To find out more about the find-command used here, please reference https://unix.stackexchange.com/a/240424/364705

#!/bin/bash
lastrun=''
while true; do
  read -r newer older <<< \
    $(find . -type f -exec stat -c '%Y %n' {} \; \
    | sort -nr \
    | awk 'NR==1,NR==2 {print $2}'\
    | xargs )

  if [ "$newer" == "$lastrun" ]; then
    :
  else
    if ! cmp "$newer" "$older" > /dev/null ; then
      base64 "$newer"| tr -d '\n' | sed '$ a \'
      lastrun="$newer"
    fi
  fi
done

And a solution using inotify-wait:

#!/bin/bash
lastfile=''
inotifywait -m /path/to/somewhere -e close -e moved_to |
while read path action file; do
  if [ "$lastfile" != '' ];then
    if ! cmp "${path}$file" "${path}${lastfile}" > /dev/null  ; then
    base64 "${path}${file}"
    fi
  fi
    lastfile="$file"
done
9
  • This works.

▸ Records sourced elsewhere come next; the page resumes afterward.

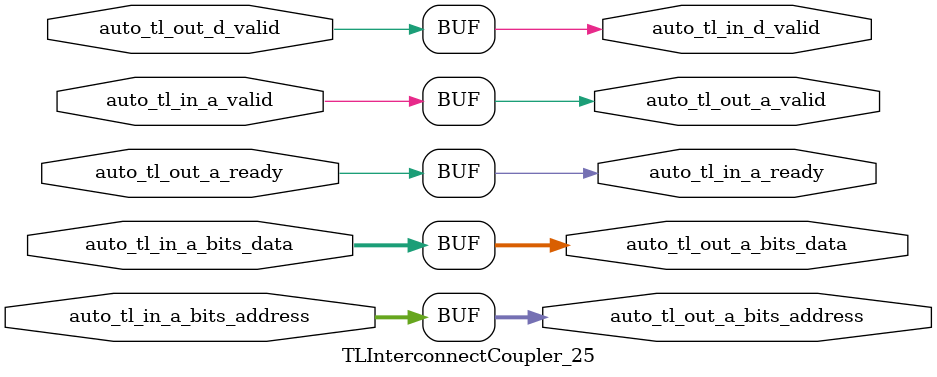
<source format=sv>
`ifndef RANDOMIZE
  `ifdef RANDOMIZE_REG_INIT
    `define RANDOMIZE
  `endif // RANDOMIZE_REG_INIT
`endif // not def RANDOMIZE
`ifndef RANDOMIZE
  `ifdef RANDOMIZE_MEM_INIT
    `define RANDOMIZE
  `endif // RANDOMIZE_MEM_INIT
`endif // not def RANDOMIZE

`ifndef RANDOM
  `define RANDOM $random
`endif // not def RANDOM

// Users can define 'PRINTF_COND' to add an extra gate to prints.
`ifndef PRINTF_COND_
  `ifdef PRINTF_COND
    `define PRINTF_COND_ (`PRINTF_COND)
  `else  // PRINTF_COND
    `define PRINTF_COND_ 1
  `endif // PRINTF_COND
`endif // not def PRINTF_COND_

// Users can define 'ASSERT_VERBOSE_COND' to add an extra gate to assert error printing.
`ifndef ASSERT_VERBOSE_COND_
  `ifdef ASSERT_VERBOSE_COND
    `define ASSERT_VERBOSE_COND_ (`ASSERT_VERBOSE_COND)
  `else  // ASSERT_VERBOSE_COND
    `define ASSERT_VERBOSE_COND_ 1
  `endif // ASSERT_VERBOSE_COND
`endif // not def ASSERT_VERBOSE_COND_

// Users can define 'STOP_COND' to add an extra gate to stop conditions.
`ifndef STOP_COND_
  `ifdef STOP_COND
    `define STOP_COND_ (`STOP_COND)
  `else  // STOP_COND
    `define STOP_COND_ 1
  `endif // STOP_COND
`endif // not def STOP_COND_

// Users can define INIT_RANDOM as general code that gets injected into the
// initializer block for modules with registers.
`ifndef INIT_RANDOM
  `define INIT_RANDOM
`endif // not def INIT_RANDOM

// If using random initialization, you can also define RANDOMIZE_DELAY to
// customize the delay used, otherwise 0.002 is used.
`ifndef RANDOMIZE_DELAY
  `define RANDOMIZE_DELAY 0.002
`endif // not def RANDOMIZE_DELAY

// Define INIT_RANDOM_PROLOG_ for use in our modules below.
`ifndef INIT_RANDOM_PROLOG_
  `ifdef RANDOMIZE
    `ifdef VERILATOR
      `define INIT_RANDOM_PROLOG_ `INIT_RANDOM
    `else  // VERILATOR
      `define INIT_RANDOM_PROLOG_ `INIT_RANDOM #`RANDOMIZE_DELAY begin end
    `endif // VERILATOR
  `else  // RANDOMIZE
    `define INIT_RANDOM_PROLOG_
  `endif // RANDOMIZE
`endif // not def INIT_RANDOM_PROLOG_

// Include register initializers in init blocks unless synthesis is set
`ifndef SYNTHESIS
  `ifndef ENABLE_INITIAL_REG_
    `define ENABLE_INITIAL_REG_
  `endif // not def ENABLE_INITIAL_REG_
`endif // not def SYNTHESIS

// Include rmemory initializers in init blocks unless synthesis is set
`ifndef SYNTHESIS
  `ifndef ENABLE_INITIAL_MEM_
    `define ENABLE_INITIAL_MEM_
  `endif // not def ENABLE_INITIAL_MEM_
`endif // not def SYNTHESIS

module TLInterconnectCoupler_25(
  input         auto_tl_in_a_valid,
  input  [30:0] auto_tl_in_a_bits_address,
  input  [63:0] auto_tl_in_a_bits_data,
  input         auto_tl_out_a_ready,
                auto_tl_out_d_valid,
  output        auto_tl_in_a_ready,
                auto_tl_in_d_valid,
                auto_tl_out_a_valid,
  output [30:0] auto_tl_out_a_bits_address,
  output [63:0] auto_tl_out_a_bits_data
);

  assign auto_tl_in_a_ready = auto_tl_out_a_ready;
  assign auto_tl_in_d_valid = auto_tl_out_d_valid;
  assign auto_tl_out_a_valid = auto_tl_in_a_valid;
  assign auto_tl_out_a_bits_address = auto_tl_in_a_bits_address;
  assign auto_tl_out_a_bits_data = auto_tl_in_a_bits_data;
endmodule


</source>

However, when the file amount in the folder goes around over 1000 it appears to skip 1-3 files per second. Is this a performance limitation of find? Aug 20, 2019 at 14:00
  • Could be a shell-script isn't fast enough if the files are coming quickly. If you do not have any subdirectories in the directory where you are running this, then you can drop the find..-exec and just do stat -c '%Y %n' * instead. That should be faster.
    – markgraf
    Aug 20, 2019 at 14:06
  • If that still isn't fast enough, maybe look into inotifywait to trigger an action whenever a file is created/moved_to your directory.
    – markgraf
    Aug 20, 2019 at 14:22
  • It doesn't appear to be working without the find part. I already wrote a prototype for inotifywait, but still need to format it properly. Aug 20, 2019 at 14:23
  • $(stat -c '%Y %n' * | sort -nr ... instead of $(find . -type f -exec stat -c '%Y %n' {} \; | sort -nr .... But only if there are no subdirs.